6. Discrete Geometry and Finite Field Scenarios

High-dimensional sequence spaces over finite fields play a critical role in combinatorial geometry and coding theory. Scattered subspaces, constructed via $q$ -linearized polynomials, generate exceptional Maximum Rank-Distance (MRD) codes of large dimension and minimality. Recent results have classified infinite families of indecomposable, exceptional scattered sequences for arbitrary order $m$ ( $m\geq3$ ), producing genuine building blocks for rank-metric codes and novel linear sets in high-dimensional projective geometry. The equivalence theory and combinatorics ensure a rapidly growing number of inequivalent families, linked geometrically to maximal intersection properties and combinatorially to code minimality (Bartoli et al., 2024).

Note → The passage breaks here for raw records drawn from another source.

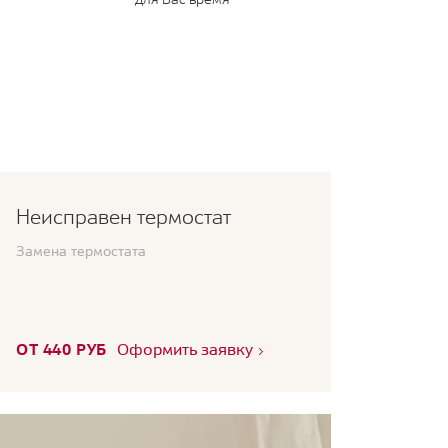
Неисправен термостат
Замена термостата
ОТ 440 РУБ
Оформить заявку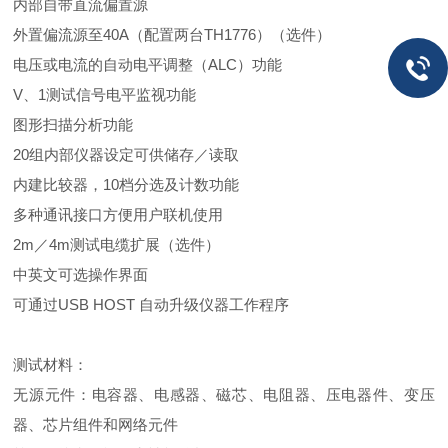
内部自带直流偏置源
外置偏流源至40A（配置两台TH1776）（选件）
电压或电流的自动电平调整（ALC）功能
V、1测试信号电平监视功能
图形扫描分析功能
20组内部仪器设定可供储存／读取
内建比较器，10档分选及计数功能
多种通讯接口方便用户联机使用
2m／4m测试电缆扩展（选件）
中英文可选操作界面
可通过USB HOST 自动升级仪器工作程序
测试材料：
无源元件：电容器、电感器、磁芯、电阻器、压电器件、变压
器、芯片组件和网络元件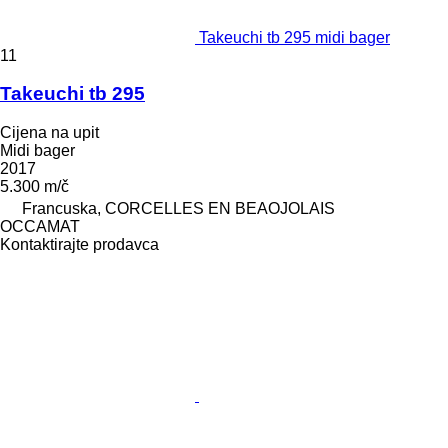
Takeuchi tb 295 midi bager
11
Takeuchi tb 295
Cijena na upit
Midi bager
2017
5.300 m/č
Francuska, CORCELLES EN BEAOJOLAIS
OCCAMAT
Kontaktirajte prodavca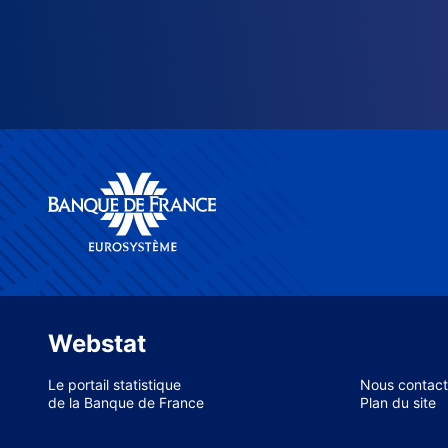
Webstat
Le portail statistique
Nous contact
de la Banque de France
Plan du site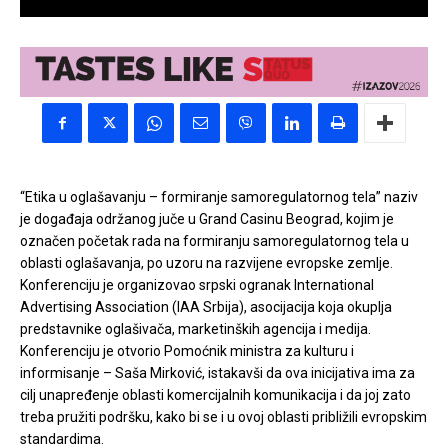
“Etika u oglašavanju – formiranje samoregulatornog tela” naziv
je događaja održanog juče u Grand Casinu Beograd, kojim je
označen početak rada na formiranju samoregulatornog tela u
oblasti oglašavanja, po uzoru na razvijene evropske zemlje.
Konferenciju je organizovao srpski ogranak International
Advertising Association (IAA Srbija), asocijacija koja okuplja
predstavnike oglašivača, marketinških agencija i medija.
Konferenciju je otvorio Pomoćnik ministra za kulturu i
informisanje – Saša Mirković, istakavši da ova inicijativa ima za
cilj unapređenje oblasti komercijalnih komunikacija i da joj zato
treba pružiti podršku, kako bi se i u ovoj oblasti približili evropskim
standardima.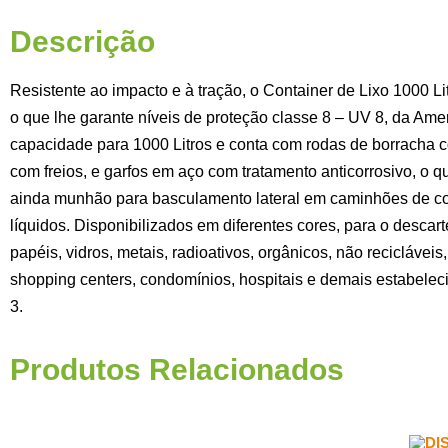
Descrição
Resistente ao impacto e à tração, o Container de Lixo 1000 Li
o que lhe garante níveis de proteção classe 8 – UV 8, da A
capacidade para 1000 Litros e conta com rodas de borracha c
com freios, e garfos em aço com tratamento anticorrosivo, o 
ainda munhão para basculamento lateral em caminhões de co
líquidos. Disponibilizados em diferentes cores, para o descart
papéis, vidros, metais, radioativos, orgânicos, não reciclávei
shopping centers, condomínios, hospitais e demais estabele
3.
Produtos Relacionados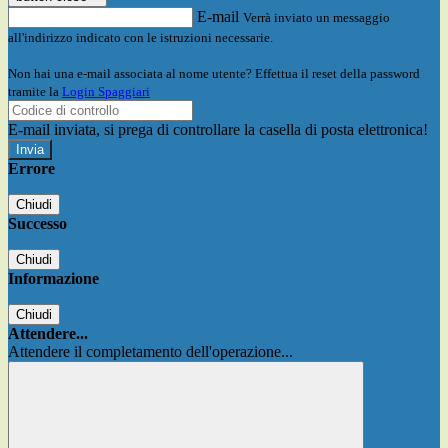
E-mail
Verrà inviato un messaggio
all'indirizzo indicato con le istruzioni necessarie.
Non hai una e-mail associata al nome utente? Effettua il reset della password
tramite la
Login Spaggiari
E-mail inviata, si prega di controllare la casella di posta elettronica!
Errore
Chiudi
Successo
Chiudi
Informazione
Chiudi
Attendere...
Attendere il completamento dell'operazione...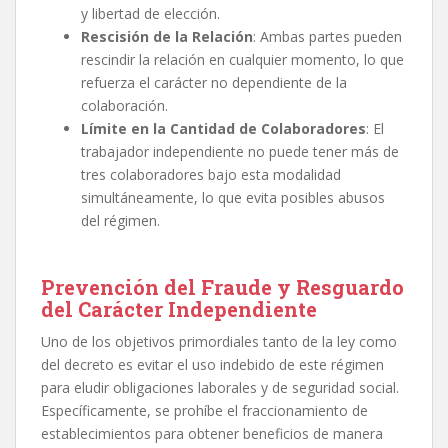
y libertad de elección.
Rescisión de la Relación
: Ambas partes pueden
rescindir la relación en cualquier momento, lo que
refuerza el carácter no dependiente de la
colaboración.
Límite en la Cantidad de Colaboradores
: El
trabajador independiente no puede tener más de
tres colaboradores bajo esta modalidad
simultáneamente, lo que evita posibles abusos
del régimen.
Prevención del Fraude y Resguardo
del Carácter Independiente
Uno de los objetivos primordiales tanto de la ley como
del decreto es evitar el uso indebido de este régimen
para eludir obligaciones laborales y de seguridad social.
Específicamente, se prohíbe el fraccionamiento de
establecimientos para obtener beneficios de manera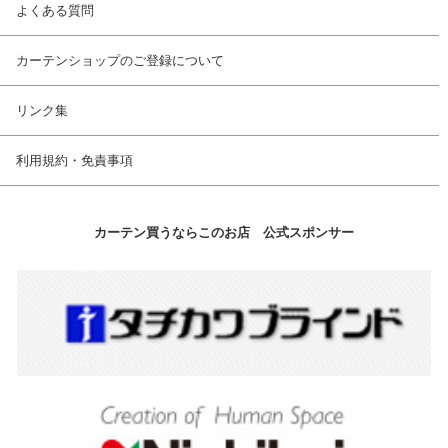
よくある質問
カーテンショップのご登録について
リンク集
利用規約・免責事項
カーテン買うならこのお店 公式スポンサー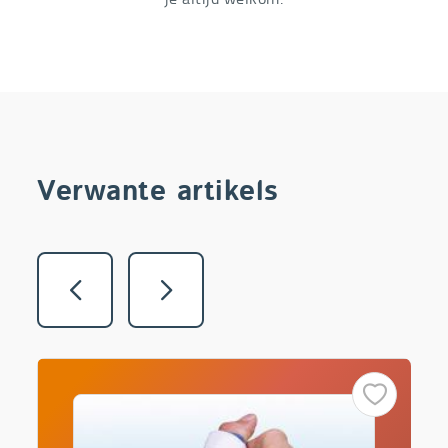
Verwante artikels
Vorige
Volgende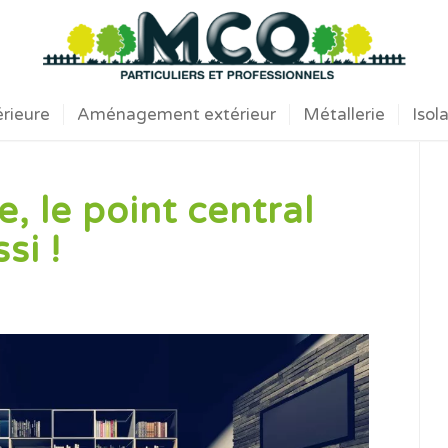
érieure
Aménagement extérieur
Métallerie
Isol
, le point central
si !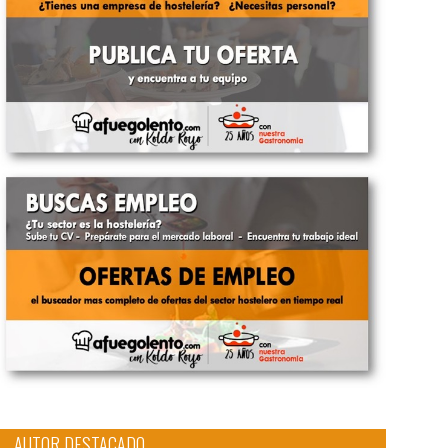
AUTOR DESTACADO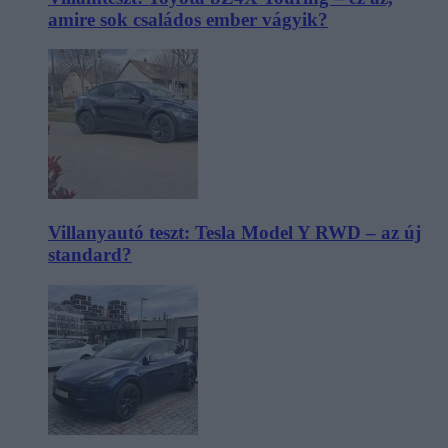
amire sok családos ember vágyik?
Villanyautó teszt: Tesla Model Y RWD – az új
standard?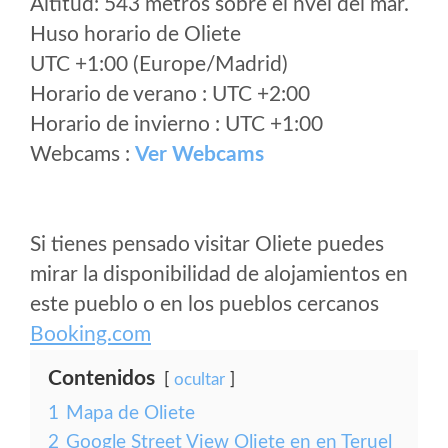
Altitud: 543 metros sobre el nvel del mar.
Huso horario de Oliete
UTC +1:00 (Europe/Madrid)
Horario de verano : UTC +2:00
Horario de invierno : UTC +1:00
Webcams :
Ver Webcams
Si tienes pensado visitar Oliete puedes
mirar la disponibilidad de alojamientos en
este pueblo o en los pueblos cercanos
Booking.com
Contenidos
ocultar
1
Mapa de Oliete
2
Google Street View Oliete en en Teruel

7. Non-classical Sequence Spaces and High-Dimensional Phenomena

Beyond classical settings, new families such as the generalized Morrey sequence spaces $m_{\varphi,p}(\mathbb{Z}^d)$ formalize local $L^p$ -control across scales. Their high-dimensional complexity is determined by scalings like $2^{j d (1/p_2-1/p_1)}$ in embedding criteria—highlighting the volume explosion in large $d$ (Haroske et al., 19 Feb 2025). Difference sequence spaces perturbed by generalized means demonstrate how one can design new high-dimensional, complete, and structurally rich spaces, with controlled Schauder bases, duality, and operator behavior (Maji et al., 2013). These generalizations admit a flexible analytic toolkit for studying discretized partial differential equations, data encodings, and non-standard summability phenomena in high dimensions.

High-dimensional sequence spaces thus form an extensive and interconnected area at the confluence of geometry, analysis, probability, and combinatorics. Their study leverages the architecture of infinite-dimensional topology, sharp quantitative geometry, duality, and measure concentration, revealing broad universality, large hidden structures, and robust asymptotic behaviors that govern the analysis, modeling, and optimization of large and complex systems (Madhok, 2016, Botelho et al., 2010, Edmunds et al., 2013, Maji et al., 2013, Haroske et al., 19 Feb 2025, Bartoli et al., 2024).